Happy New Year everyone. Get ready because tonight marks the beginning of a year long onslaught of news stories, articles and TV programs devoted to the coming apocalypse. By next December you'll be so sick of hearing about it that you'll wish the world was ending, which it isn't by the way.

New Year's Eve is one of those days for me, like stinking Valentine's, that always disappoints because it's so heavy with expectation that the night can never live up to what you think it ought to be, or what it looks like in movies, or other people's lives. I'm kind of a New Year's Scrooge and I plan on staying that way. I'm so damned tired that I know I won't last 'til midnight and I'm having dinner with my parents tonight. It's kind of like when we were growing up. My parents never went out back then and they'd have champagne while we had soda and everyone would share a platter of Ritz crackers, pepperoni and longhorn cheese while we watched Dick Clark. It was great.


I'm making a big resolution this year. A few piddly ones too, but one big one. Wait, two. Resolution One is to finish the book, but I think I've got that under control for the most part.


2012 will be the year of NO GOSSIP.


A few awful things have happened this year to people I cared about and I watched as they became the fodder for gossip and I was close enough to the situations at times that people came to me for information and I could tell it wasn't because they genuinely cared about the people involved. It was because they wanted juicy bits. Sometimes it's for entertainment. Other times it's out of jealousy or spite. Schadenfreude. When people feel badly about themselves they love to hear stories about others who seemed to have it all and then got knocked down a few rungs and that is a shitty way to be. 


I began to feel, I mean really feel, gossip's negative energy and how damaging and rotten it is to talk about people behind their backs. Gossips always say they were just curious or they care about the people but if you care about someone, don't talk about them behind their backs. Go directly to them and ask them yourself. Ask if you can help, let them vent, whatever, but don't talk about them when they aren't around and speculate and offer theories and say what you'd do in that situation or act like these people are another reality show with drama contrived just to entertain your sorry ass.


Our society is drama driven and we're totally desensitized to the suffering and emotions of others. Think about it. We watch other people's personal lives for fun now. We watch shows in which producers, for ratings, put people in situations that mess with their emotions so that we can gasp in horror and laugh at them.
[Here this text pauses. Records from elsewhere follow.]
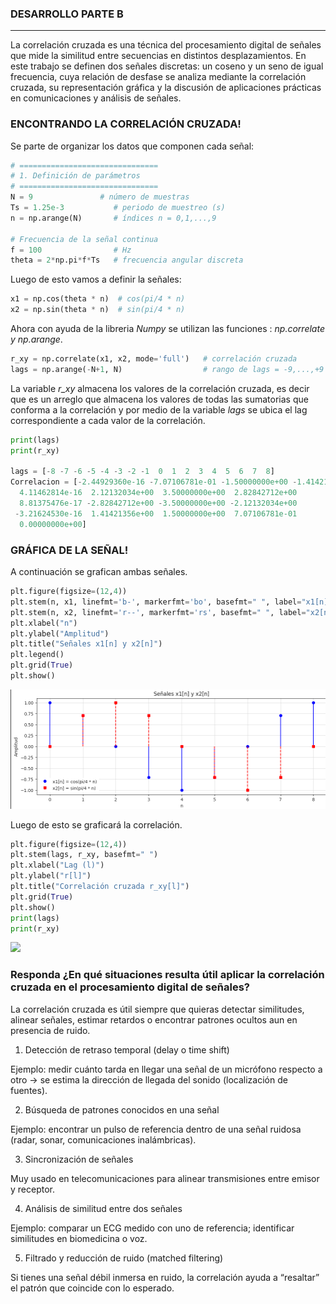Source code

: ### DESARROLLO PARTE B 
---------------
La correlación cruzada es una técnica del procesamiento digital de señales que mide la similitud entre secuencias en distintos desplazamientos. En este trabajo se definen dos señales discretas: un coseno y un seno de igual frecuencia, cuya relación de desfase se analiza mediante la correlación cruzada, su representación gráfica y la discusión de aplicaciones prácticas en comunicaciones y análisis de señales.

### ENCONTRANDO LA CORRELACIÓN CRUZADA!
Se parte de organizar los datos que componen cada señal: 
```python
# ===============================
# 1. Definición de parámetros
# ===============================
N = 9               # número de muestras
Ts = 1.25e-3           # periodo de muestreo (s)
n = np.arange(N)       # índices n = 0,1,...,9

# Frecuencia de la señal continua
f = 100                # Hz
theta = 2*np.pi*f*Ts   # frecuencia angular discreta
```
Luego de esto vamos a definir la señales: 
```python
x1 = np.cos(theta * n)  # cos(pi/4 * n)
x2 = np.sin(theta * n)  # sin(pi/4 * n)
```
Ahora con ayuda de la libreria *Numpy* se utilizan las funciones : *np.correlate y np.arange*. 
```python
r_xy = np.correlate(x1, x2, mode='full')   # correlación cruzada
lags = np.arange(-N+1, N)                  # rango de lags = -9,...,+9
```
La variable *r_xy* almacena los valores de la correlación cruzada, es decir que es un arreglo que almacena los valores de todas las sumatorias que conforma a la correlación y por medio de la variable *lags* se ubica el lag correspondiente a cada valor de la correlación.
```python
print(lags) 
print(r_xy)

lags = [-8 -7 -6 -5 -4 -3 -2 -1  0  1  2  3  4  5  6  7  8]
Correlacion = [-2.44929360e-16 -7.07106781e-01 -1.50000000e+00 -1.41421356e+00
  4.11462814e-16  2.12132034e+00  3.50000000e+00  2.82842712e+00
  8.81375476e-17 -2.82842712e+00 -3.50000000e+00 -2.12132034e+00
 -3.21624530e-16  1.41421356e+00  1.50000000e+00  7.07106781e-01
  0.00000000e+00]
```
### GRÁFICA DE LA SEÑAL!
A continuación se grafican ambas señales.
```python
plt.figure(figsize=(12,4))
plt.stem(n, x1, linefmt='b-', markerfmt='bo', basefmt=" ", label="x1[n] = cos(pi/4 * n)")
plt.stem(n, x2, linefmt='r--', markerfmt='rs', basefmt=" ", label="x2[n] = sin(pi/4 * n)")
plt.xlabel("n")
plt.ylabel("Amplitud")
plt.title("Señales x1[n] y x2[n]")
plt.legend()
plt.grid(True)
plt.show()
```

![](https://github.com/TomasCobos-rgb/INFORME-2-LAB-SE-ALES-/blob/main/Im%C3%A1genes%20Parte%20A/GRAFICA%20DE%20AMBAS%20SE%C3%91ALES.png?raw=true)

Luego de esto se graficará la correlación.

```python
plt.figure(figsize=(12,4))
plt.stem(lags, r_xy, basefmt=" ")
plt.xlabel("Lag (l)")
plt.ylabel("r[l]")
plt.title("Correlación cruzada r_xy[l]")
plt.grid(True)
plt.show()
print(lags)
print(r_xy)
```
![](https://github.com/TomasCobos-rgb/INFORME-2-LAB-SE-ALES-/blob/main/Im%C3%A1genes%20Parte%20A/GRAFICA%20CORRELACION%20CRUZADA.png?raw=true)
### Responda ¿En qué situaciones resulta útil aplicar la correlación cruzada en el procesamiento digital de señales?
La correlación cruzada es útil siempre que quieras detectar similitudes, alinear señales, estimar retardos o encontrar patrones ocultos aun en presencia de ruido.

1. Detección de retraso temporal (delay o time shift)

Ejemplo: medir cuánto tarda en llegar una señal de un micrófono respecto a otro → se estima la dirección de llegada del sonido (localización de fuentes).

2. Búsqueda de patrones conocidos en una señal

Ejemplo: encontrar un pulso de referencia dentro de una señal ruidosa (radar, sonar, comunicaciones inalámbricas).

3. Sincronización de señales

Muy usado en telecomunicaciones para alinear transmisiones entre emisor y receptor.

4. Análisis de similitud entre dos señales

Ejemplo: comparar un ECG medido con uno de referencia; identificar similitudes en biomedicina o voz.

5. Filtrado y reducción de ruido (matched filtering)

Si tienes una señal débil inmersa en ruido, la correlación ayuda a “resaltar” el patrón que coincide con lo esperado.
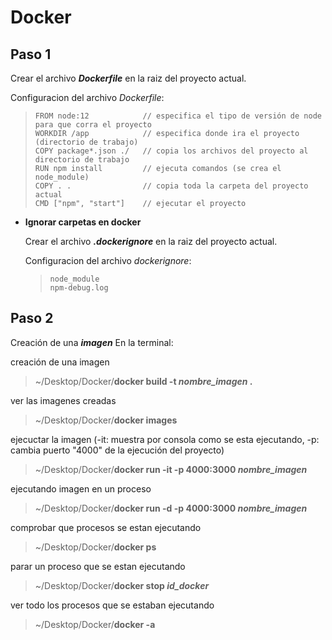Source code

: # Docker

## Paso 1

Crear el archivo **_Dockerfile_** en la raiz del proyecto actual.

Configuracion del archivo _Dockerfile_:

> ```
> FROM node:12            // especifica el tipo de versión de node para que corra el proyecto
> WORKDIR /app            // especifica donde ira el proyecto (directorio de trabajo)
> COPY package*.json ./   // copia los archivos del proyecto al directorio de trabajo
> RUN npm install         // ejecuta comandos (se crea el node_module)
> COPY . .                // copia toda la carpeta del proyecto actual
> CMD ["npm", "start"]    // ejecutar el proyecto
> ```

- **Ignorar carpetas en docker**

  Crear el archivo _**.dockerignore**_ en la raiz del proyecto actual.

  Configuracion del archivo _dockerignore_:

  > ```
  > node_module
  > npm-debug.log
  > ```

## Paso 2

Creación de una **_imagen_**
En la terminal:

creación de una imagen

> ~/Desktop/Docker/**docker build -t _nombre_imagen_ .**

ver las imagenes creadas

> ~/Desktop/Docker/**docker images**

ejecuctar la imagen (-it: muestra por consola como se esta ejecutando, -p: cambia puerto "4000" de la ejecución del proyecto)

> ~/Desktop/Docker/**docker run -it -p 4000:3000 _nombre_imagen_**

ejecutando imagen en un proceso

> ~/Desktop/Docker/**docker run -d -p 4000:3000 _nombre_imagen_**

comprobar que procesos se estan ejecutando

> ~/Desktop/Docker/**docker ps**

parar un proceso que se estan ejecutando

> ~/Desktop/Docker/**docker stop _id_docker_**

ver todo los procesos que se estaban ejecutando

> ~/Desktop/Docker/**docker -a**
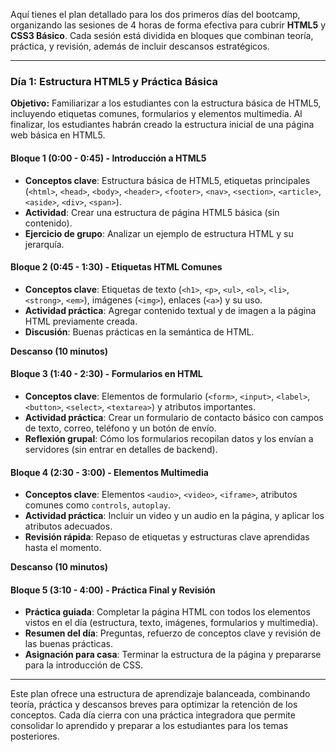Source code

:Aquí tienes el plan detallado para los dos primeros días del bootcamp, organizando las sesiones de 4 horas de forma efectiva para cubrir **HTML5** y **CSS3 Básico**. Cada sesión está dividida en bloques que combinan teoría, práctica, y revisión, además de incluir descansos estratégicos.

---

### **Día 1: Estructura HTML5 y Práctica Básica**

**Objetivo:** Familiarizar a los estudiantes con la estructura básica de HTML5, incluyendo etiquetas comunes, formularios y elementos multimedia. Al finalizar, los estudiantes habrán creado la estructura inicial de una página web básica en HTML5.

#### **Bloque 1 (0:00 - 0:45) - Introducción a HTML5**

- **Conceptos clave**: Estructura básica de HTML5, etiquetas principales (`<html>`, `<head>`, `<body>`, `<header>`, `<footer>`, `<nav>`, `<section>`, `<article>`, `<aside>`, `<div>`, `<span>`).
- **Actividad**: Crear una estructura de página HTML5 básica (sin contenido).
- **Ejercicio de grupo**: Analizar un ejemplo de estructura HTML y su jerarquía.

#### **Bloque 2 (0:45 - 1:30) - Etiquetas HTML Comunes**

- **Conceptos clave**: Etiquetas de texto (`<h1>`, `<p>`, `<ul>`, `<ol>`, `<li>`, `<strong>`, `<em>`), imágenes (`<img>`), enlaces (`<a>`) y su uso.
- **Actividad práctica**: Agregar contenido textual y de imagen a la página HTML previamente creada.
- **Discusión**: Buenas prácticas en la semántica de HTML.

**Descanso (10 minutos)**

#### **Bloque 3 (1:40 - 2:30) - Formularios en HTML**

- **Conceptos clave**: Elementos de formulario (`<form>`, `<input>`, `<label>`, `<button>`, `<select>`, `<textarea>`) y atributos importantes.
- **Actividad práctica**: Crear un formulario de contacto básico con campos de texto, correo, teléfono y un botón de envío.
- **Reflexión grupal**: Cómo los formularios recopilan datos y los envían a servidores (sin entrar en detalles de backend).

#### **Bloque 4 (2:30 - 3:00) - Elementos Multimedia**

- **Conceptos clave**: Elementos `<audio>`, `<video>`, `<iframe>`, atributos comunes como `controls`, `autoplay`.
- **Actividad práctica**: Incluir un video y un audio en la página, y aplicar los atributos adecuados.
- **Revisión rápida**: Repaso de etiquetas y estructuras clave aprendidas hasta el momento.

**Descanso (10 minutos)**

#### **Bloque 5 (3:10 - 4:00) - Práctica Final y Revisión**

- **Práctica guiada**: Completar la página HTML con todos los elementos vistos en el día (estructura, texto, imágenes, formularios y multimedia).
- **Resumen del día**: Preguntas, refuerzo de conceptos clave y revisión de las buenas prácticas.
- **Asignación para casa**: Terminar la estructura de la página y prepararse para la introducción de CSS.

---

Este plan ofrece una estructura de aprendizaje balanceada, combinando teoría, práctica y descansos breves para optimizar la retención de los conceptos. Cada día cierra con una práctica integradora que permite consolidar lo aprendido y preparar a los estudiantes para los temas posteriores.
We're riveted by this crap and don't think that your obsession with the Kardashians or Teen Mom won't spill over into your real life until the lives of your friends and family and people around you become as meaningless to you as the lives of strangers on screen.


I'm guilty of it. Being a writer, I have always had a problem with this due to my love of a good story but I need to mindful about this tendency.


Gossip is a monster. People who thrive on it are beasts. Don't fuel them. Don't give them information. Don't let them talk about others to you. Call them out on it. Don't feed the monster.


Last, I saw this article that a reader posted on facebook and I read it in the middle of the night. It is so simply brilliant that I want you all to read it. Please. Here it is. It's about twelve stupid things to never do again. I'm a comparer. I need to stop.


Happy New Year all. Behave yourselves. Stay safe and don't forget your collards and black eyed peas tomorrow.

9 comments:

kerry said...

You're right about gossip. It's entirely too easy to fall into it but you're right that it devalues those lives. I need to be a little better about walking away when people start on it.

Happy New Year- may your night at home and with your parents be everything you want it to be. May all good things come to you in the new year.

Melanie said...

Happy New Year, Wide Lawns! Here's wishing you the very best of luck in publishing and promoting your book.

Also hoping your family has a stellar year in 2012.

Dawn said...

"Compare and despair!" -- words to live by.

Jan Blawat said...

I threw the TV out 15 years ago when my kid wouldn't do his homework. It makes life so much brighter.

JoeinVegas said...

Happy New Year!
I thought this would be the year to be sick of the political negative campaign ads.

islandwonder said...

Happy New Year! I concur. I try so hard not to gossip and always always feel small after I slip up.

Mrs. Gumby said...

I agree with Joe in Vegas. I declare it the "Year of Being Sick of Political Negative Campaigns"!! Hear, hear!

Anonymous said...

Just popping in to see if there was a new post this year.

Happy New Year to you and yours!

Marie,
Qld,
Australia.

Virago said...

There is a quote from the Greek poet Hesiod that I try to remember: "Gossip is mischievous, light and easy to raise, but grievous to bear and hard to get rid of."
And may I tell you how glad I am that you are posting again? Thank you!